[Begin QUOTED PASSAGE]

“It’s a very creative piece,” says Father Brad Hagelin, pastor of the Seattle-area church. “It’s obvious that it comes from a place of devotion. This is the artist’s calling. It was like commissioning an icon from a monk who has a great devotion.”
The artist, Daniel Mitsui, who is married with four young children, is no monk, and he prefers not to talk at length about his Catholic faith because he does not want to leverage his devotion as a way to attract clients. But his idiosyncratic yet traditional Gothic art, inspired by illustrated manuscripts, panel paintings and tapestries from more than 800 years ago, has drawn a devoted following. Clients praise his work as “richly layered and very complex” and “beautiful, reverent, thought-provoking and mystical.”
Working from his studio at his home in Hobart, a small city in northwestern Indiana, Mitsui specializes in pen-and-ink drawings. His art is scooped up by churches, devout Catholics for their shrines at home, and seminarians announcing their ordinations. Recent clients include a Knight of Malta from England who commissioned a Lady of Victory drawing and the Cathedral-Basilica of the Assumption in Covington, Kentucky, which had Mitsui design the intricate pattern for new carpets.
As a measure of his stature as an artist, the Vatican commissioned him to illustrate a new edition of the Roman Pontifical. In 2011, he completed his work for the liturgical book that contains the rites performed by bishops.
He is a serious artist with a touch of whimsy: He’s authored a series of coloring books. Published by Ave Maria Press, the series includes books on the saints, the Rosary and labyrinths.
No matter the medium, Mitsui takes great pains to create art embedded in Church Tradition.
“Art without tradition is pretty, but without deeper meaning,” he said in a lecture at Franciscan University in Steubenville, Ohio. “Tradition — art — has a content that comes down to us from the beginning of the Church. It doesn’t belong to us. It’s not about self-expression, but the history and tradition.”
Mitsui, 37, is an unlikely torchbearer for traditional Catholic art. He was not baptized until he was a senior at Dartmouth College. His mother had been raised Catholic, and he went to Mass only on Easter and Christmas. His conversion was “not a dramatic moment. It came by the grace of God,” he says.
Growing up in a Chicago suburb, he admired the Gothic architecture at the University of Chicago. But his attachment to Gothic art was solidified by a fortuitous — or providential — discovery.

[End QUOTED PASSAGE]

WRITTEN REQUEST A> In the records, copy the lines between the one holding "pose: elev=96.3 azim=184.7" and the one holding "Dot at: (324, 275)", inclusive, renaming "dist" to "distance" and leaving everything else unchanged.

[Begin MATERIAL FOR THIS TASK]

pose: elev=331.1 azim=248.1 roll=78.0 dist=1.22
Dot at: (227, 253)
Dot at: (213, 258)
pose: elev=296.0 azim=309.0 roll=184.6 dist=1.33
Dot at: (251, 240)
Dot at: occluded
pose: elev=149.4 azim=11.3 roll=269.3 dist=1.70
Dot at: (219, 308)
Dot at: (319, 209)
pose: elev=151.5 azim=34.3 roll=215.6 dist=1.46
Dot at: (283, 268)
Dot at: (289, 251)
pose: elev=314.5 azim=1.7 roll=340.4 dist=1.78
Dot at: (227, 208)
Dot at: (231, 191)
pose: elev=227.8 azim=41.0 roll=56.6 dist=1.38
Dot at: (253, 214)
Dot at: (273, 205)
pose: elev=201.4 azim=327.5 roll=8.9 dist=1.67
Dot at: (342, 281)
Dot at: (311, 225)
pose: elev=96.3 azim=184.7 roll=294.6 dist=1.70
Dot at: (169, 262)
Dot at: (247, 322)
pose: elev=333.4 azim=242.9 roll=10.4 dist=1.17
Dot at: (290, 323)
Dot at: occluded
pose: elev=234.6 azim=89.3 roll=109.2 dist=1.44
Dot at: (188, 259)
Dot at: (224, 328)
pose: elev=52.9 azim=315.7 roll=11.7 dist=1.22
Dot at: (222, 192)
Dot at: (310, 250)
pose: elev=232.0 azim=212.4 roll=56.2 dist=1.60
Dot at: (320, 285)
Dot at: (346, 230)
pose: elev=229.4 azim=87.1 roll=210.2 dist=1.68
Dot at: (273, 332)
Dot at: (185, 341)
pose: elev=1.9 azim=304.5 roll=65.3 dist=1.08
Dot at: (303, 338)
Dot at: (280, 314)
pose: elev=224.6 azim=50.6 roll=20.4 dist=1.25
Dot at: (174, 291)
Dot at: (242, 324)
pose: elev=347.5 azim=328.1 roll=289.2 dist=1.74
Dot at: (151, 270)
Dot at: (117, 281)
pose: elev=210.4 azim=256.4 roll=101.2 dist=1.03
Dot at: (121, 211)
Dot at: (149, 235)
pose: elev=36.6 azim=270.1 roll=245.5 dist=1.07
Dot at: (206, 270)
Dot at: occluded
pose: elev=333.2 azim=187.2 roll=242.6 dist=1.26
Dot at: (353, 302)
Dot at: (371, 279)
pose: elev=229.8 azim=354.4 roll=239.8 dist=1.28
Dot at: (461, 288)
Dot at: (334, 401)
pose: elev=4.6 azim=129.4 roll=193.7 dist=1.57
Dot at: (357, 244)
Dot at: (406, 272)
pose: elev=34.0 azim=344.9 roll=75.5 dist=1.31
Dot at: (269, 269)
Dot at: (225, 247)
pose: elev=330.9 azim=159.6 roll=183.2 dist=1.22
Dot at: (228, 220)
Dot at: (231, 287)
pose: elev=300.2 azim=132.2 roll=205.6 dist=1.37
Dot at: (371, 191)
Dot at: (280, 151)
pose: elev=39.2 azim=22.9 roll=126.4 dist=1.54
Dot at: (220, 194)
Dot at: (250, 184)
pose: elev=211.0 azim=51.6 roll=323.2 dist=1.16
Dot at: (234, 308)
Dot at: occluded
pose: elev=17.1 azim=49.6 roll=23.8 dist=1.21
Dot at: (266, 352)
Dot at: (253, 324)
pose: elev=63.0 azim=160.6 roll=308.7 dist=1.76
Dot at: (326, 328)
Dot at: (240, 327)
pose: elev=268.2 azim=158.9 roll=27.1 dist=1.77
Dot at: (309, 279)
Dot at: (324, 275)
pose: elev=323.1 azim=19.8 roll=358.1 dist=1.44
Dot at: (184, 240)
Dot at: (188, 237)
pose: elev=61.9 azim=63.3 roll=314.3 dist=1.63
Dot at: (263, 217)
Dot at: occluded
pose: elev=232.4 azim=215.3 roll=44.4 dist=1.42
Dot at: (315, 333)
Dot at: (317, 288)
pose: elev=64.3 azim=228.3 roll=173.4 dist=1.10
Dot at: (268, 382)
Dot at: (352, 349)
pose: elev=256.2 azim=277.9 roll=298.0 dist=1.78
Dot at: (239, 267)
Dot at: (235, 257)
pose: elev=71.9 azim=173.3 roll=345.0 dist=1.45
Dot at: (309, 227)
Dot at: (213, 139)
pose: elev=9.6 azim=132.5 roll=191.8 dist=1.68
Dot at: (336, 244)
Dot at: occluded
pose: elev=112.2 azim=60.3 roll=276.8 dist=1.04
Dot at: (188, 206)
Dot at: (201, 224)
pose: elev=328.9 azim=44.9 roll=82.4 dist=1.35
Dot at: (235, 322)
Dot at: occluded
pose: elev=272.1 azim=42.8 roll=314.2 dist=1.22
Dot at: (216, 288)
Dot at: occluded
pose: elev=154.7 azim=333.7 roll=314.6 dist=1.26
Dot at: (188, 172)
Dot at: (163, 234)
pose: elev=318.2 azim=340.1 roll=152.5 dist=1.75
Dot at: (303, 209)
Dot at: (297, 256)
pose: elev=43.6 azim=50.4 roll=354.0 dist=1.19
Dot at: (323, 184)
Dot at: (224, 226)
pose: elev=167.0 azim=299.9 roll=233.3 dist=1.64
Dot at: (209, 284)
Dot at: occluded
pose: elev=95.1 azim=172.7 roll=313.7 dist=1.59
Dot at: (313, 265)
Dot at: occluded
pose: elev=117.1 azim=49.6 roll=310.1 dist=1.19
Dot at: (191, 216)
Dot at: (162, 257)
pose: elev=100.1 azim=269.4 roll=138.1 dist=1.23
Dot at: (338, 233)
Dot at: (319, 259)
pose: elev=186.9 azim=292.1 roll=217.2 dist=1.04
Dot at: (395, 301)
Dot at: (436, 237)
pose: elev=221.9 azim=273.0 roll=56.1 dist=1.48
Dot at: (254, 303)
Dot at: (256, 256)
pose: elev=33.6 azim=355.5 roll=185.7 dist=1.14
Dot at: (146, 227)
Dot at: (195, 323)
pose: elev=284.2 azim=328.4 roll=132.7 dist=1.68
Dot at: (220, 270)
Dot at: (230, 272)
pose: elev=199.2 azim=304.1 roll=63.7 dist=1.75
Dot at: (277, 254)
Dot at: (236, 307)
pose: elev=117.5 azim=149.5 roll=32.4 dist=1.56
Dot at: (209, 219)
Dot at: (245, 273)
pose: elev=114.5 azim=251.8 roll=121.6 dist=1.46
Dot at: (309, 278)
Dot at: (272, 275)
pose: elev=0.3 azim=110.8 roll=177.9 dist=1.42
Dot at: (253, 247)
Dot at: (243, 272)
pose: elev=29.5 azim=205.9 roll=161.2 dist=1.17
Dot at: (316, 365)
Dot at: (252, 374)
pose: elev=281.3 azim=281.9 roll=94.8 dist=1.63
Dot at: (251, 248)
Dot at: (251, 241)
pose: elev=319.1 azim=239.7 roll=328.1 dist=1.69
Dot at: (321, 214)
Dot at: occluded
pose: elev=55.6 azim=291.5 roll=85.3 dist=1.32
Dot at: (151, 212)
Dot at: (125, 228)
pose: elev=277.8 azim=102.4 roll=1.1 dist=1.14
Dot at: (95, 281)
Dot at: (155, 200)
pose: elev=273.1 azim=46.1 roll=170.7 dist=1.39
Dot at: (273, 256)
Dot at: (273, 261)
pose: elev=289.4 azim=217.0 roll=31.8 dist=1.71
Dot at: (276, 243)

[End MATERIAL FOR THIS TASK]

WRITTEN REQUEST B> According to the profile of the artist Daniel Mitsui, in what small city is his home studio located?

EXERCISE RESULT A>
pose: elev=96.3 azim=184.7 roll=294.6 distance=1.70
Dot at: (169, 262)
Dot at: (247, 322)
pose: elev=333.4 azim=242.9 roll=10.4 distance=1.17
Dot at: (290, 323)
Dot at: occluded
pose: elev=234.6 azim=89.3 roll=109.2 distance=1.44
Dot at: (188, 259)
Dot at: (224, 328)
pose: elev=52.9 azim=315.7 roll=11.7 distance=1.22
Dot at: (222, 192)
Dot at: (310, 250)
pose: elev=232.0 azim=212.4 roll=56.2 distance=1.60
Dot at: (320, 285)
Dot at: (346, 230)
pose: elev=229.4 azim=87.1 roll=210.2 distance=1.68
Dot at: (273, 332)
Dot at: (185, 341)
pose: elev=1.9 azim=304.5 roll=65.3 distance=1.08
Dot at: (303, 338)
Dot at: (280, 314)
pose: elev=224.6 azim=50.6 roll=20.4 distance=1.25
Dot at: (174, 291)
Dot at: (242, 324)
pose: elev=347.5 azim=328.1 roll=289.2 distance=1.74
Dot at: (151, 270)
Dot at: (117, 281)
pose: elev=210.4 azim=256.4 roll=101.2 distance=1.03
Dot at: (121, 211)
Dot at: (149, 235)
pose: elev=36.6 azim=270.1 roll=245.5 distance=1.07
Dot at: (206, 270)
Dot at: occluded
pose: elev=333.2 azim=187.2 roll=242.6 distance=1.26
Dot at: (353, 302)
Dot at: (371, 279)
pose: elev=229.8 azim=354.4 roll=239.8 distance=1.28
Dot at: (461, 288)
Dot at: (334, 401)
pose: elev=4.6 azim=129.4 roll=193.7 distance=1.57
Dot at: (357, 244)
Dot at: (406, 272)
pose: elev=34.0 azim=344.9 roll=75.5 distance=1.31
Dot at: (269, 269)
Dot at: (225, 247)
pose: elev=330.9 azim=159.6 roll=183.2 distance=1.22
Dot at: (228, 220)
Dot at: (231, 287)
pose: elev=300.2 azim=132.2 roll=205.6 distance=1.37
Dot at: (371, 191)
Dot at: (280, 151)
pose: elev=39.2 azim=22.9 roll=126.4 distance=1.54
Dot at: (220, 194)
Dot at: (250, 184)
pose: elev=211.0 azim=51.6 roll=323.2 distance=1.16
Dot at: (234, 308)
Dot at: occluded
pose: elev=17.1 azim=49.6 roll=23.8 distance=1.21
Dot at: (266, 352)
Dot at: (253, 324)
pose: elev=63.0 azim=160.6 roll=308.7 distance=1.76
Dot at: (326, 328)
Dot at: (240, 327)
pose: elev=268.2 azim=158.9 roll=27.1 distance=1.77
Dot at: (309, 279)
Dot at: (324, 275)

EXERCISE RESULT B> Hobart, a small city in northwestern Indiana.